Rotterdam Convention

The Rotterdam Convention is a multilateral environmental agreement designed to promote shared responsibility and cooperative efforts among Parties in the international trade of certain hazardous chemicals, in order to protect human health and the environment from potential harm and to contribute to their environmentally sound use by facilitating information exchange about their characteristics, providing for a national decision-making process on their import and export and disseminating these decisions to Parties.

In other words, the Convention enables the world to monitor and control the trade in certain hazardous chemicals.

It is not a recommendation to ban the global trade or use of specific chemicals it is rather an instrument to provide importing Parties with the power to make informed decisions on which of these chemicals they want to receive and to exclude those they cannot manage safely.

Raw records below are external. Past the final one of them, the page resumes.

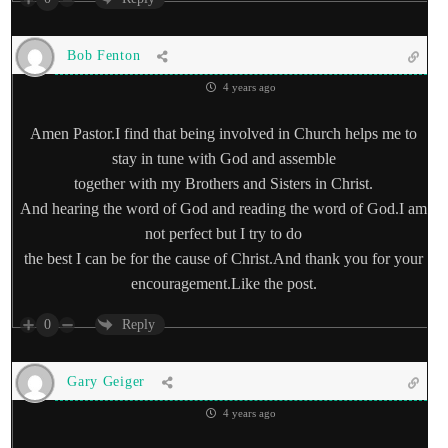
Bob Fenton
4 years ago
Amen Pastor.I find that being involved in Church helps me to
stay in tune with God and assemble
together with my Brothers and Sisters in Christ.
And hearing the word of God and reading the word of God.I am
not perfect but I try to do
the best I can be for the cause of Christ.And thank you for your
encouragement.Like the post.
0
Reply
Gary Geiger
4 years ago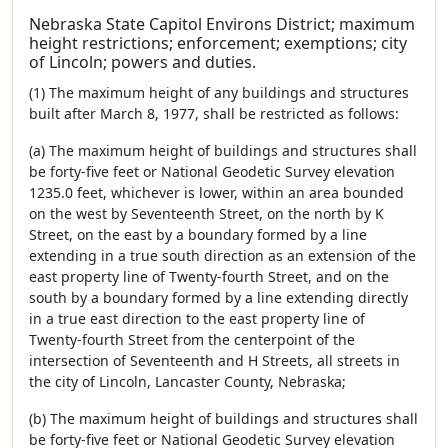
Nebraska State Capitol Environs District; maximum
height restrictions; enforcement; exemptions; city
of Lincoln; powers and duties.
(1) The maximum height of any buildings and structures
built after March 8, 1977, shall be restricted as follows:
(a) The maximum height of buildings and structures shall
be forty-five feet or National Geodetic Survey elevation
1235.0 feet, whichever is lower, within an area bounded
on the west by Seventeenth Street, on the north by K
Street, on the east by a boundary formed by a line
extending in a true south direction as an extension of the
east property line of Twenty-fourth Street, and on the
south by a boundary formed by a line extending directly
in a true east direction to the east property line of
Twenty-fourth Street from the centerpoint of the
intersection of Seventeenth and H Streets, all streets in
the city of Lincoln, Lancaster County, Nebraska;
(b) The maximum height of buildings and structures shall
be forty-five feet or National Geodetic Survey elevation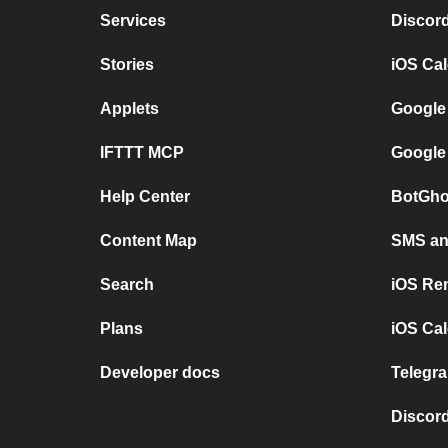
Services
Discor
Stories
iOS Ca
Applets
Google
IFTTT MCP
Google
Help Center
BotGho
Content Map
SMS and
Search
iOS Re
Plans
iOS Cal
Developer docs
Telegra
Discord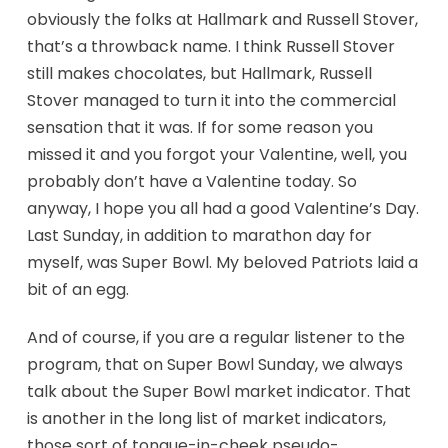
obviously the folks at Hallmark and Russell Stover,
that’s a throwback name. I think Russell Stover
still makes chocolates, but Hallmark, Russell
Stover managed to turn it into the commercial
sensation that it was. If for some reason you
missed it and you forgot your Valentine, well, you
probably don’t have a Valentine today. So
anyway, I hope you all had a good Valentine’s Day.
Last Sunday, in addition to marathon day for
myself, was Super Bowl. My beloved Patriots laid a
bit of an egg.
And of course, if you are a regular listener to the
program, that on Super Bowl Sunday, we always
talk about the Super Bowl market indicator. That
is another in the long list of market indicators,
those sort of tongue-in-cheek pseudo-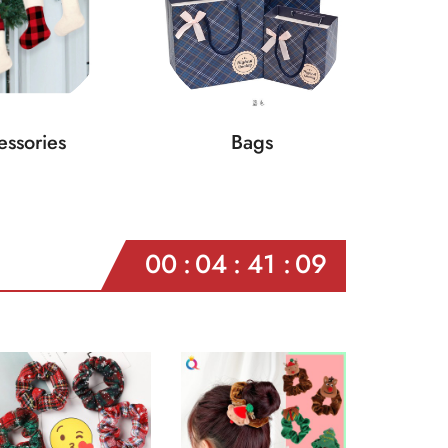
ssories
Bags
00
04
41
07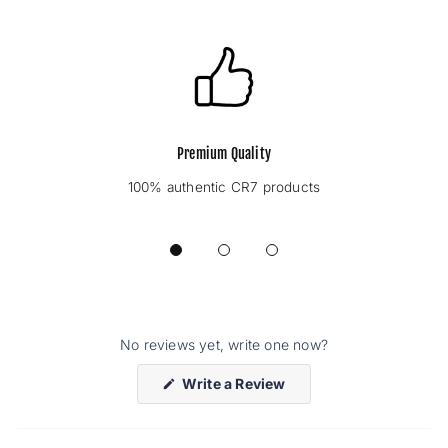
Premium Quality
100% authentic CR7 products
No reviews yet, write one now?
(Opens
Write a Review
in
a
new
window)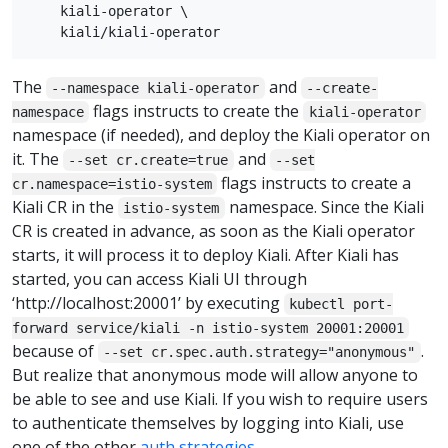
    kiali-operator \

The
and
--namespace kiali-operator
--create-
flags instructs to create the
namespace
kiali-operator
namespace (if needed), and deploy the Kiali operator on
it. The
and
--set cr.create=true
--set
flags instructs to create a
cr.namespace=istio-system
Kiali CR in the
namespace. Since the Kiali
istio-system
CR is created in advance, as soon as the Kiali operator
starts, it will process it to deploy Kiali. After Kiali has
started, you can access Kiali UI through
‘http://localhost:20001’ by executing
kubectl port-
forward service/kiali -n istio-system 20001:20001
because of
.
--set cr.spec.auth.strategy="anonymous"
But realize that anonymous mode will allow anyone to
be able to see and use Kiali. If you wish to require users
to authenticate themselves by logging into Kiali, use
one of the other
auth strategies
.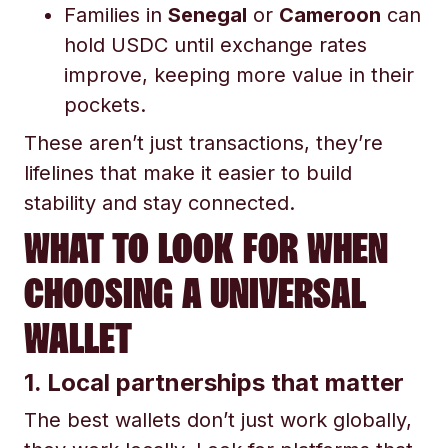
Families in
Senegal
or
Cameroon
can
hold USDC until exchange rates
improve, keeping more value in their
pockets.
These aren’t just transactions, they’re
lifelines that make it easier to build
stability and stay connected.
WHAT TO LOOK FOR WHEN
CHOOSING A UNIVERSAL
WALLET
1. Local partnerships that matter
The best wallets don’t just work globally,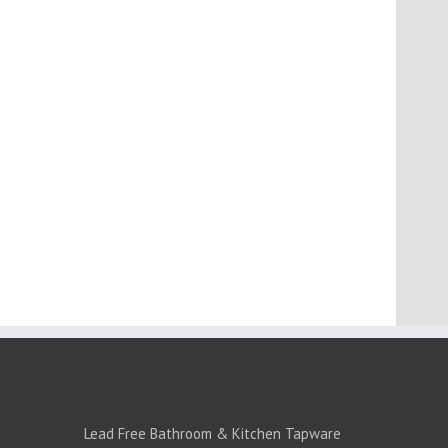
PRODUCTS:1
Lead Free Bathroom & Kitchen Tapware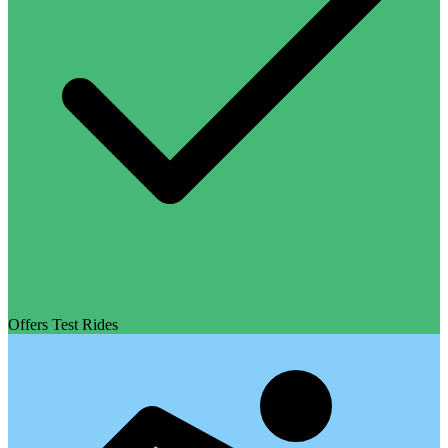
Offers Test Rides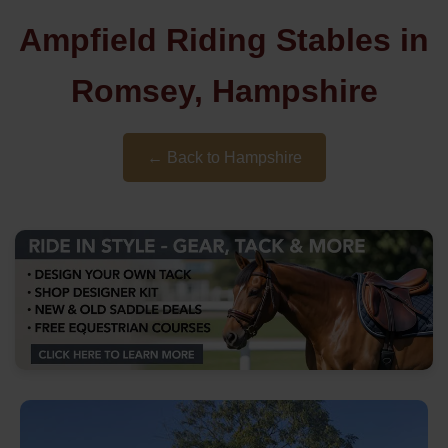
Ampfield Riding Stables in
Romsey, Hampshire
← Back to Hampshire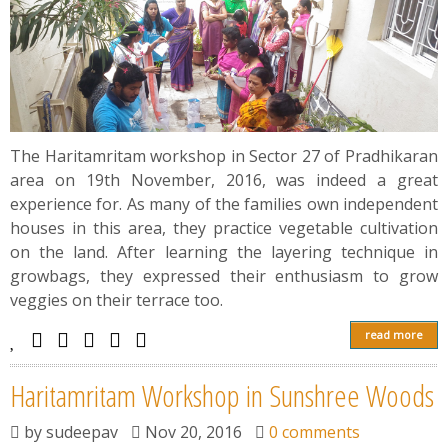
The Haritamritam workshop in Sector 27 of Pradhikaran
area on 19th November, 2016, was indeed a great
experience for. As many of the families own independent
houses in this area, they practice vegetable cultivation
on the land. After learning the layering technique in
growbags, they expressed their enthusiasm to grow
veggies on their terrace too.
read more
Haritamritam Workshop in Sunshree Woods
by
sudeepav
Nov 20, 2016
0 comments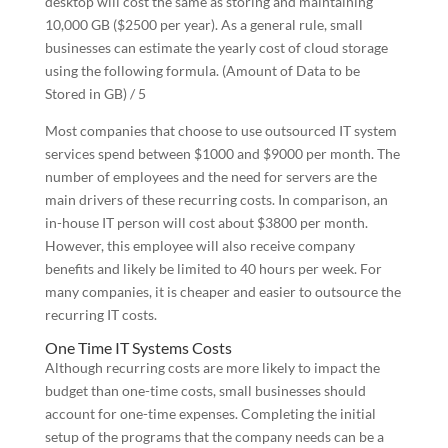
desktop will cost the same as storing and maintaining
10,000 GB ($2500 per year). As a general rule, small
businesses can estimate the yearly cost of cloud storage
using the following formula. (Amount of Data to be
Stored in GB) / 5
Most companies that choose to use outsourced IT system
services spend between $1000 and $9000 per month. The
number of employees and the need for servers are the
main drivers of these recurring costs. In comparison, an
in-house IT person will cost about $3800 per month.
However, this employee will also receive company
benefits and likely be limited to 40 hours per week. For
many companies, it is cheaper and easier to outsource the
recurring IT costs.
One Time IT Systems Costs
Although recurring costs are more likely to impact the
budget than one-time costs, small businesses should
account for one-time expenses. Completing the initial
setup of the programs that the company needs can be a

If trade takes place, requirements for labeling and provision of information on potential health and environmental effects will promote the safe use of these chemicals.

Further information:
http://www.pic.int

Stockholm Convention

The Stockholm Convention is a global treaty to protect human health and the environment from persistent organic pollutants (POPs). POPs are chemicals that remain intact in the environment for long periods, become widely distributed geographically, accumulate in the fatty tissue of living organisms and are toxic to humans and wildlife. POPs circulate globally and can cause damage wherever they travel. In implementing the Convention, Governments will take measures to eliminate or reduce the release of POPs into the environment.